In 2006, when he was 38, his mom told him he needed to move out.
“Someday I will die and I want to make sure you are taken care of,” Hill, now 72 and living in Cumming, said she told him. When that day comes, she joked, “I’ve told my family to plan my funeral on a day that’s not a Braves game. I really wouldn’t want him to miss it.”
Becoming the ‘Chief’
Over the years, the Braves’ nickname has been criticized as culturally insensitive.
Walls thinks otherwise. Critics, he said, “should be proud that a team uses it. It honors them. The team is just brave.”
Is he brave?
“Coming out and wearing this all the time? Yes,” he said. “But the bravest thing I have done is moving out on my own.”
“It was hard at first,” Walls said. “I moved during the season, during a [Braves] road trip.”
Residents of Just People Village have Down syndrome, autism, mental illnesses, head injuries and other challenges. They mostly need help getting safely around Atlanta.
Sports helped Walls get used to his new home. Patterning himself after former Braves second baseman Mark Lemke, Walls last season batted over .900 as the leadoff hitter for his Special Olympics softball team.
His job never interferes with the Braves. By late morning he is done with his three-hour shift cleaning an Old Navy store. He learned to ride the southbound train from North Springs to the Turner Field shuttle.
He usually arrives 2 1/2 hours before a game, just after the stadium opens. He carries his costume in his backpack. No matter how hot it gets, Walls wears it over his shirt, jeans and size-6 Nikes.
The airbrush lady paints his cheeks for free, and people ask for his photo. “Chief,” some call him.
Walls has met Braves legend Hank Aaron and won a free trip to spring training. The ushers, security guards and even the players know him.
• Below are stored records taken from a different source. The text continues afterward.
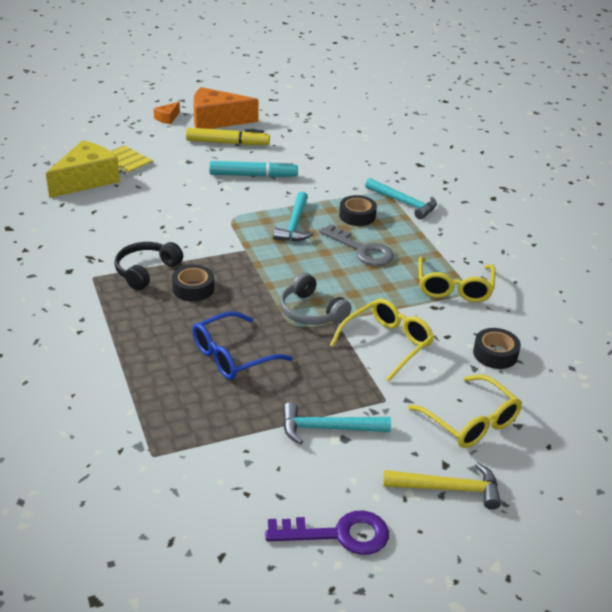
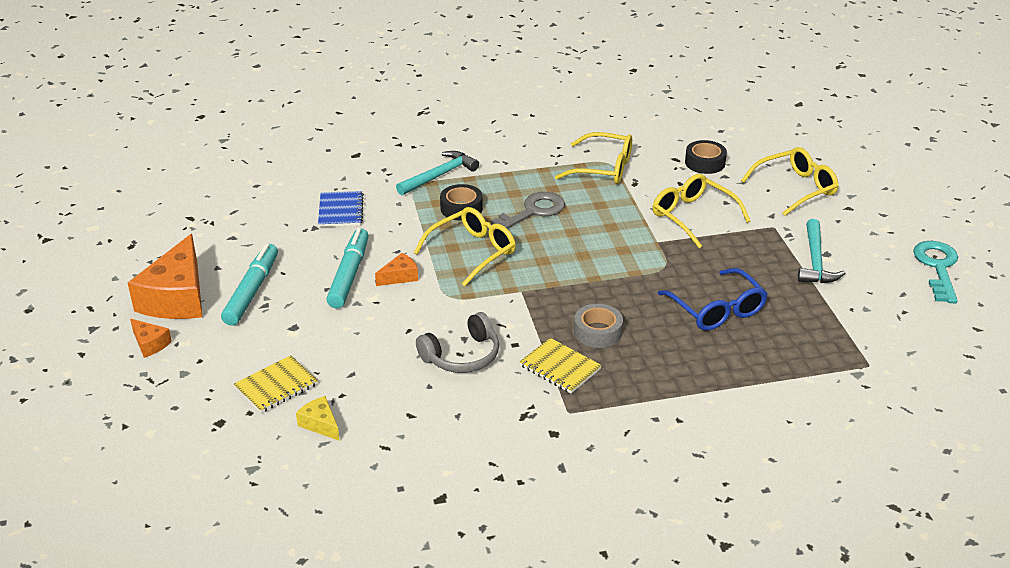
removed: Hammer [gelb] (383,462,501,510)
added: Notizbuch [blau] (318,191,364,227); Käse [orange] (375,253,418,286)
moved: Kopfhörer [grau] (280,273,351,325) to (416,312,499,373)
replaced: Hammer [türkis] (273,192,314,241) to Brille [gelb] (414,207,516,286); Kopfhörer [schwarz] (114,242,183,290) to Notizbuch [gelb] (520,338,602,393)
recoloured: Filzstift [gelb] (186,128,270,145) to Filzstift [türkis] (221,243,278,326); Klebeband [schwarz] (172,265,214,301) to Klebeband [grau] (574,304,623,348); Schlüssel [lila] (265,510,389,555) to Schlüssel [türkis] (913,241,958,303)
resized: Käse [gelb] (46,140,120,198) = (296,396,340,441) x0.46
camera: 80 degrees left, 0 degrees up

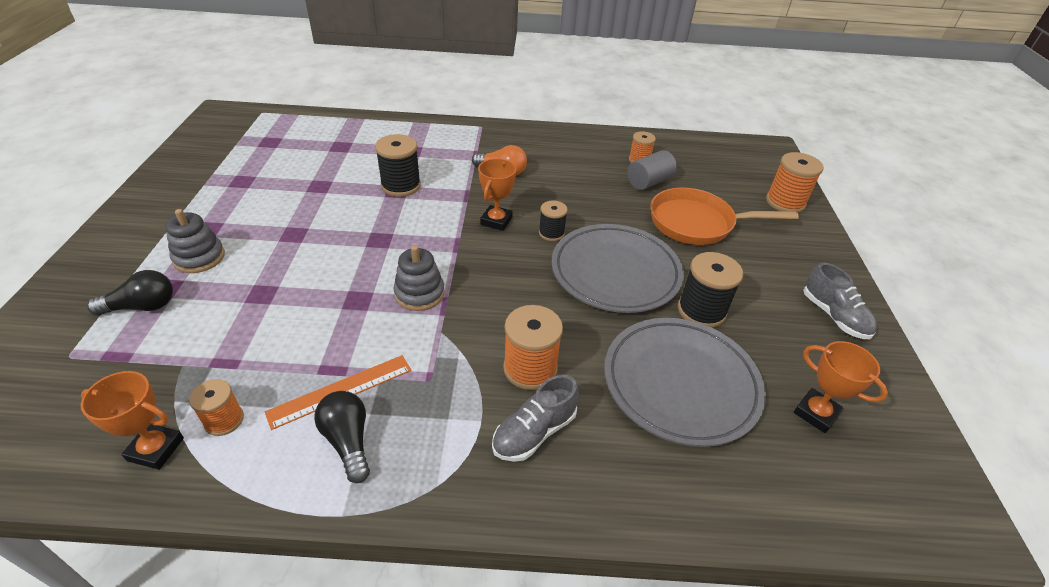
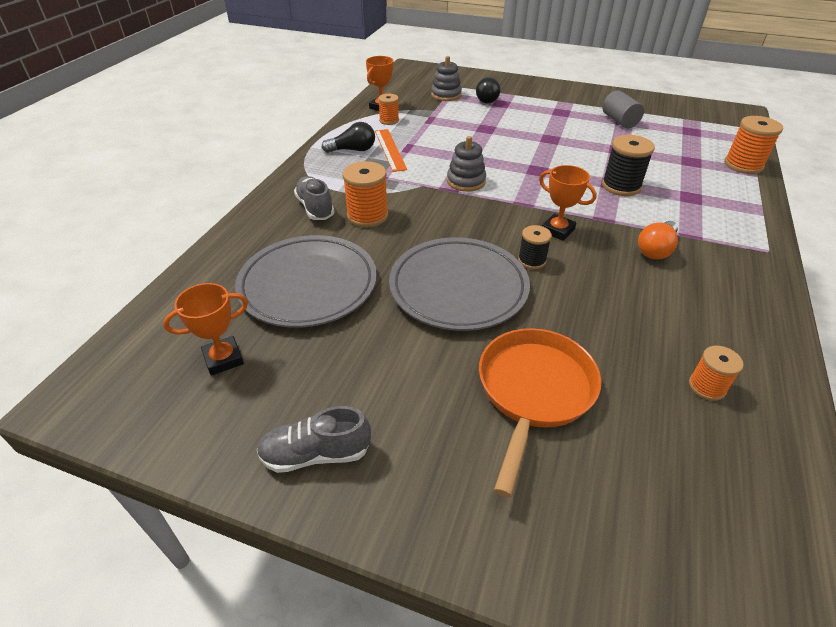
removed: Garnrolle [schwarz] (678,252,743,328)
moved: Stapelspielzeug [grau] (166,209,225,273) to (431,56,462,101); Vollzylinder [grau] (628,150,677,190) to (602,90,644,128); Garnrolle [orange] (766,152,824,213) to (724,116,783,174)
camera: 110 degrees right, 0 degrees up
Last season, reliever Peter Moylan gave Walls his glove.
“He congratulated me on my 1,000th game,” Walls said. “It’s kind of neat, but I’m not really famous.”
One small asterisk
Today will mark his 1,081st Braves game. His streak carries one small asterisk: He missed one game in 1998 while attending his grandmother and her twin’s 90th birthdays. But otherwise he’s been there, when he was sick, when the weather was terrible.
Next season, he said, he may think about breaking his streak. His mom thinks missing a game might be good for him, because some things in life are more important than baseball or routine.
He’s not so sure. Baseball celebrates those who keep showing up, like Braves manager Bobby Cox has for so many decades. Cox will retire after this season, but Walls intends to keep going.
“A great fan cheers when things happen, and if they are not playing well, cheers and they’ll start playing better,” he said. “If you are a real fan, you will be here all year.”